Diets, in general, are thought of as being positive, life-changing things. When implemented correctly, they can improve the health of the body and the mind, as well as your self-confidence.
But sometimes, diets can go too far. So, how do you know when yours has reached this point? Here are 6 signs.
You’re obsessed with your scale.
When dieting and trying to lose weight, a scale is important. Checking your weight weekly is best practice. However, checking the scale every day, multiple times a day, or after every meal is a bit too much.
If you find yourself doing this, you’re scale obsessed and your diet has veered off into a direction that could become unhealthy.
Your diet is a secret.
You shouldn’t have to hide your weight loss efforts from your loved ones. You should be happy to share this positive lifestyle change with them.
If you aren’t? There’s probably a reason that you’re keeping it a secret. Maybe you know your diet is unhealthy, maybe you’re exercising too much, or maybe, your diet is causing you unpleasant side effects that you know will warrant worry from your friends and family.
Being tired is normal – we all experience it sometimes.
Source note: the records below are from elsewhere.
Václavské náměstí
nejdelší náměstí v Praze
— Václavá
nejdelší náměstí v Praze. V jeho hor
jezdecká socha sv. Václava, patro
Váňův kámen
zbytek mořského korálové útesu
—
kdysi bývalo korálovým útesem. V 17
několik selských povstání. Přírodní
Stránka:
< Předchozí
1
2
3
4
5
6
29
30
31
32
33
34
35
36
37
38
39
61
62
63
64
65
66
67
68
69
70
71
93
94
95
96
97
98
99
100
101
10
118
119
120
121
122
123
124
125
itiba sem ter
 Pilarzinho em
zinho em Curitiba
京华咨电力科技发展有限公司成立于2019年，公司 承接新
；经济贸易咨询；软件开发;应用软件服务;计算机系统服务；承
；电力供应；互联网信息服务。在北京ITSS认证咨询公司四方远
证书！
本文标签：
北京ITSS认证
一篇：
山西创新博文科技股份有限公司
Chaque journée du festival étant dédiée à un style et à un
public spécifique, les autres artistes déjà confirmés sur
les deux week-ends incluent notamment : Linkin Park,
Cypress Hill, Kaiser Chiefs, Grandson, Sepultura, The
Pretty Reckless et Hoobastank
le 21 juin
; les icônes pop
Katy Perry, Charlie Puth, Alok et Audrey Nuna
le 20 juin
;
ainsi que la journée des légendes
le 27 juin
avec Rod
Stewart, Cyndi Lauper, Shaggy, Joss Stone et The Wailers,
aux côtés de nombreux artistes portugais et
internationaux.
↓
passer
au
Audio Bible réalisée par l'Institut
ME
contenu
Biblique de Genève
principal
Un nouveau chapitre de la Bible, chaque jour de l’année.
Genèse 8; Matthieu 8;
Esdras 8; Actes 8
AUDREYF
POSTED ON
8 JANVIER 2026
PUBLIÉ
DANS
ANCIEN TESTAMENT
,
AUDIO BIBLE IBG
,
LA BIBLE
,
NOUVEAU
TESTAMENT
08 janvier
When you’re dieting and cutting out a variety of “bad” foods, though, it’s incredibly important to consider what your body is telling you.
If you’re tired constantly, you may be cutting out too much and setting yourself up for a negative weight loss experience.
You count calories.
While some diets and weight loss regimes have a points system or calorie system of sorts, there are very few that explicitly tell you to count every calorie. This is because calorie counting is, in many accounts, an extreme practice.
This is especially true when you find yourself counting the calories in condiments, the extra piece of cucumber going onto your sandwich, and the small bite of candy bar you stole from your partner at lunch.
You spend time researching food.
Of course, it’s totally fine to research new recipes to try. What isn’t fine, though, is when the majority of your free time is consumed by researching nutrition labels, ingredients, and micro nutrients.
This is also cause for concern when a quick, 5-minute shopping trip turns into a 30-minute trip because you had to stand in the grocery aisle and research each ingredient on the label of a jar of peanut butter.
You boycott social events.
For decades, food has been a social element. Families have been gathering for meals and serving tasty food at events since what seems like the start of time.
If you’ve been avoiding family functions such as birthday parties, Sunday dinner, or girls-night-out because you’re afraid that you’ll end up having a glass of beer or piece of cake? You might want to rethink how limiting your diet is.